その数日後、WannaCryはオーストラリアのビクトリア州に設置された55台のスピードカメラを襲った。この感染は、保守作業員が用いたUSBメモリが汚染されていたという、ヒューマンエラーに起因するものだと考えられている。幸いにも、スピードカメラ自体はインターネットに接続されていなかったため、感染が他のネットワークに拡大することはなかった。こういったニュースを見聞きするにつけ、WannaCryは最初の大流行から1カ月以上経過しているにもかかわらず、なぜ企業にとっていまだに問題の種となっているのかという疑問が首をもたげてくる。
その理由として真っ先に挙げられるのは、WannaCryがワームのような性質を持っているという点だ。WannaCryは自己増殖のために、米国家安全保障局(NSA)から流出した「EternalBlue」というエクスプロイトを使用している。EternalBlueは、「Windows」のSMB(Server Message Block)と呼ばれるネットワーキングプロトコルを悪用するものだ。
このワームが野に放たれ、最初の大流行で感染したシステムの一部が、感染対象のコンピュータを探し出そうといまだに活動し続けているのだ。
Dell Technologies傘下のSecureWorksにおけるCounter Threat Unit(CTU)の上級セキュリティリサーチャーRafe Pilling氏は、「WannaCryはインターネット内をランダムに広がっていくワームだ。このため、感染後に適切な除去作業を実施していないシステムはすべて、ワームを拡散させ続けていく」と述べている。

データ一覧:
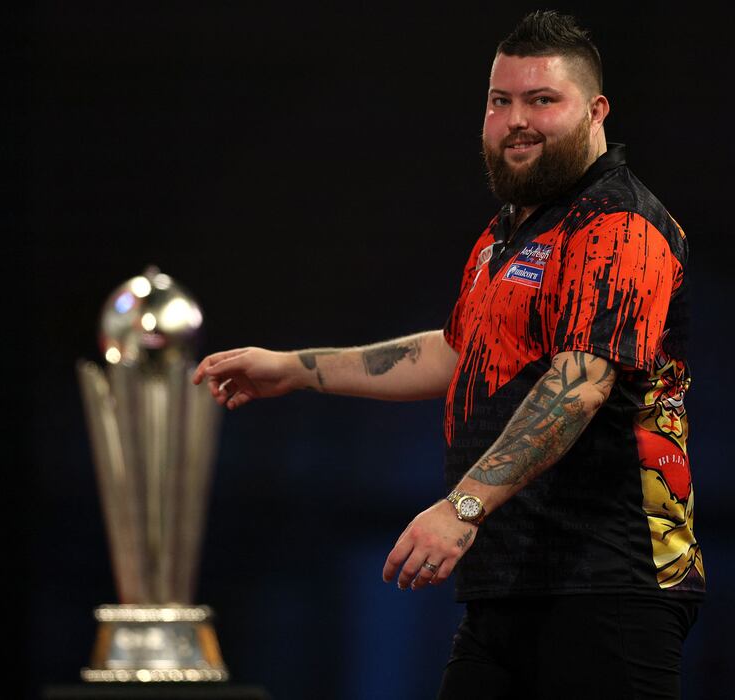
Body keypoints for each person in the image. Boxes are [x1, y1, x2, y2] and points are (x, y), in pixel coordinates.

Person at [193, 10, 703, 699]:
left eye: (541, 100)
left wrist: (461, 508)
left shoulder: (622, 225)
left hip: (609, 585)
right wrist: (293, 368)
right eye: (501, 101)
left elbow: (579, 383)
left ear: (595, 111)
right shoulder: (506, 234)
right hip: (507, 586)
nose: (517, 119)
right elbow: (455, 353)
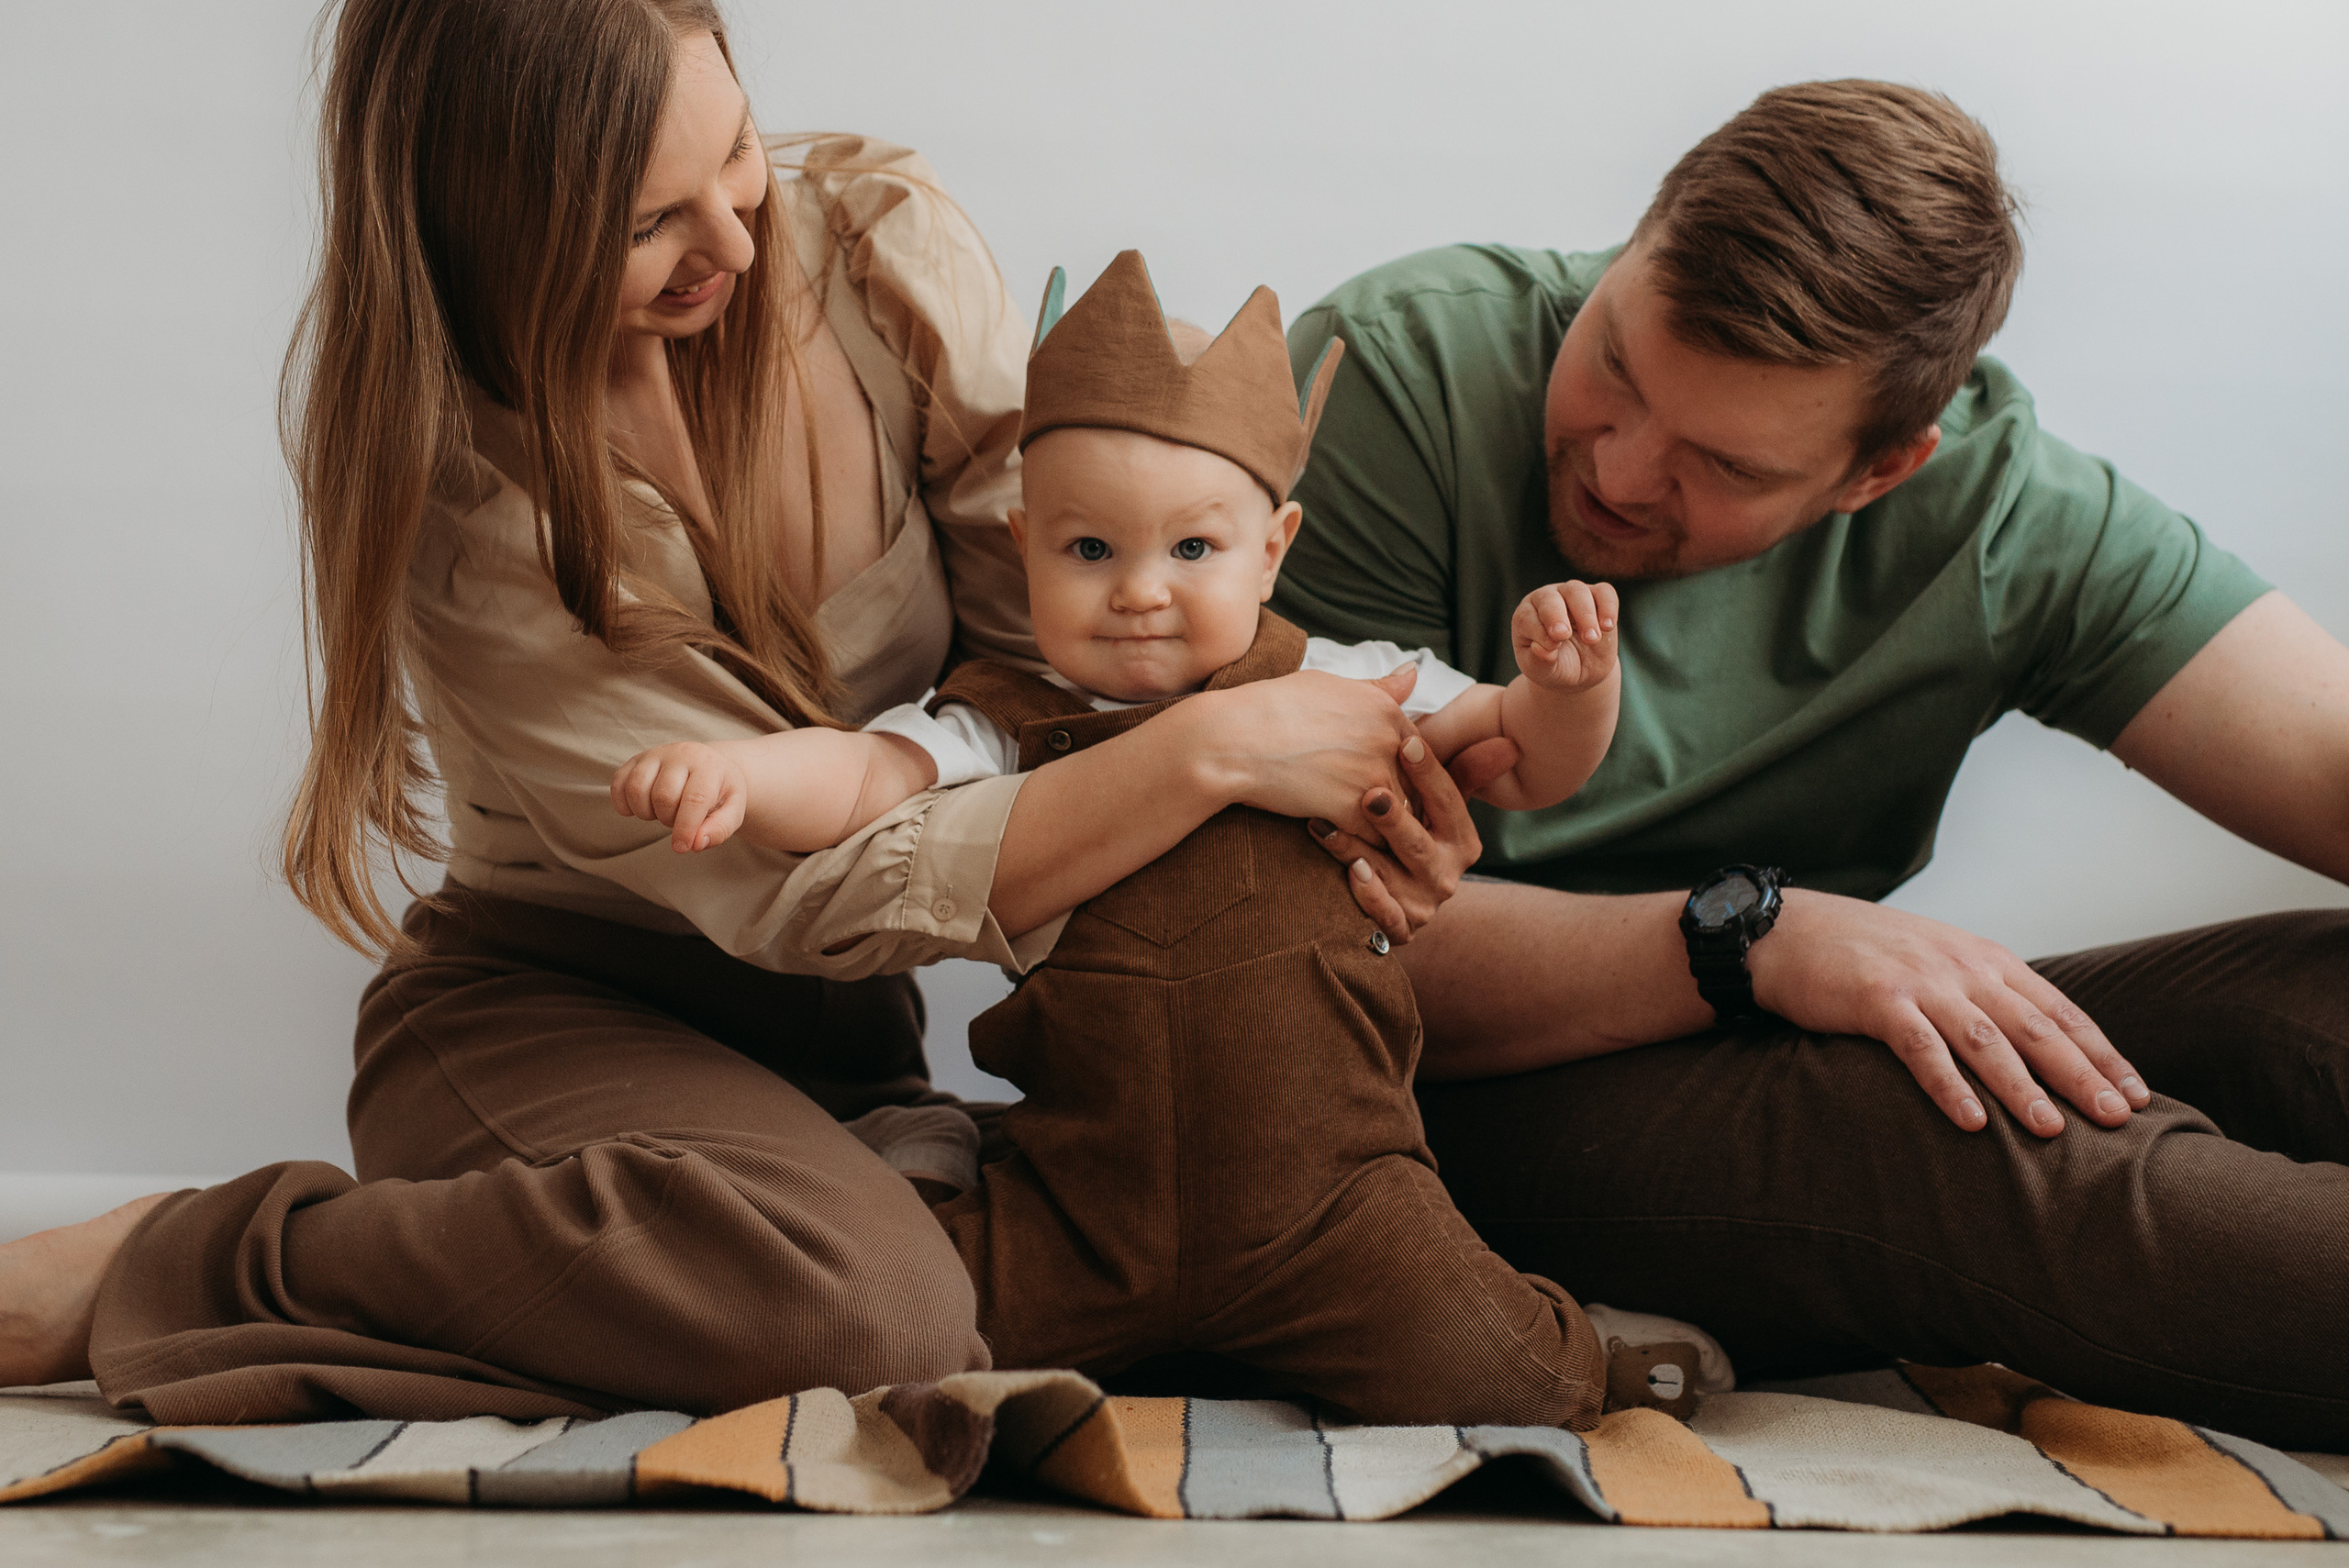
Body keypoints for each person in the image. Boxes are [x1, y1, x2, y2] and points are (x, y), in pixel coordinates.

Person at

作業内容:
(a) WannaCryに関する文章について、次の(i)〜(iii)が本文と合っているかを「はい」か「いいえ」で答え、決め手となる本文の語句をそのまま引用してください。(i) ビクトリア州のスピードカメラはインターネットに接続されていた。(ii) EternalBlueはNSAから流出したエクスプロイトである。(iii) WannaCryに襲われたスピードカメラは55台だった。
(b) WannaCryに関する文章を、最後の一文の後から書き継ぐこと。
一覧の内容は、WannaCryに関する文章とは関係がない。

解答:
(a)
(i) いいえ。「スピードカメラ自体はインターネットに接続されていなかった」
(ii) はい。「米国家安全保障局(NSA)から流出した「EternalBlue」というエクスプロイト」
(iii) はい。「55台のスピードカメラを襲った」

(b)
「これによって、パッチが適用されていないネットワーク内や環境内で新たな感染が引き起こされる可能性があり、ワームの拡散が続いていくことになる」(Pilling氏)
ワームが最初に拡散し、その後かなり長期間にわたって問題が継続するというのは今回が初めてではない。感染行動によってネットワークに大混乱をもたらした「SQL Slammer」は、最初に発見された2003年から14年経った今でもいまだに攻撃を続けており、2008年に猛威をふるった「Conficker」ワームは、2016年12月時点で最も一般的なマルウェアだとされている。
Flashpointのマルウェア担当上級アナリストであるRonnie Tokazowski氏は、「WannaCryはまだ撲滅されていない。これはConfickerのようなワームがいまだにインターネット上で拡散している状況とよく似ている。日頃からパッチを適用していない組織は、WannaCryなどの各種のサイバー攻撃に対して無防備だと言える」と述べている。
WannaCry、そしてConfickerといった、多くの場合に簡単に無力化できる比較的単純な脅威に対処できないというのは、パッチを適用していないためなのだ。